结果适应性随机分组(OAR)已被提出,作为对传统固定比例随机分组的随机临床试验(RCT)中某些内在伦理困境的一种纠正措施。特别是,有人认为OAR纠正了个体伦理与集体伦理之间的平衡,更倾向于前者。在本文中,我探讨了与OAR相关的福利和自主性问题。OAR中福利讨论的一个核心问题是 equipoise,OAR的道德地位受到对这一概念解释方式的关键影响。如果OAR基于一种equipoise模型,该模型要求在整个试验过程中对相互竞争的干预措施保持严格的无差异,那么随着有利于一种治疗方法的数据积累,这种equipoise就会被打破;OAR试图通过对看似更优的治疗方法进行加权随机分组来纠正这一点。然而,这只是部分回应,因为患者仍会被分配到较差的治疗方法。

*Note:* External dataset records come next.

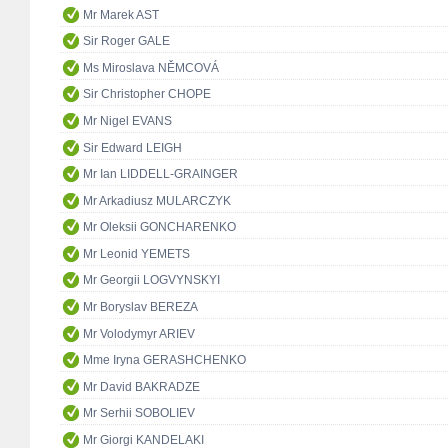
Mr Marek AST
Sir Roger GALE
Ms Miroslava NĚMCOVÁ
Sir Christopher CHOPE
Mr Nigel EVANS
Sir Edward LEIGH
Mr Ian LIDDELL-GRAINGER
Mr Arkadiusz MULARCZYK
Mr Oleksii GONCHARENKO
Mr Leonid YEMETS
Mr Georgii LOGVYNSKYI
Mr Boryslav BEREZA
Mr Volodymyr ARIEV
Mme Iryna GERASHCHENKO
Mr David BAKRADZE
Mr Serhii SOBOLIEV
Mr Giorgi KANDELAKI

此外,它基于总体危害和益处的考虑,因此并不维护个体伦理。公平问题也会出现,因为早期和晚期入组者的随机分组依据不同。按照这种理解,固定比例随机分组对equipoise丧失的回应更全面、更一致。关于同意,OAR的复杂性对充分披露和理解构成了挑战。此外,OAR并不能解决治疗性误解——参与者倾向于将RCT中的治疗分配归因于个体临床判断,而非科学考量——而且,如果有什么不同的话,它加剧而非减轻了这种误解。就这些问题而言,OAR相较于固定比例随机分组并没有伦理优势。更广泛地说,OAR的伦理基础更多地在于集体伦理而非个体伦理,总体而言,在这方面它比固定比例随机分组表现更差。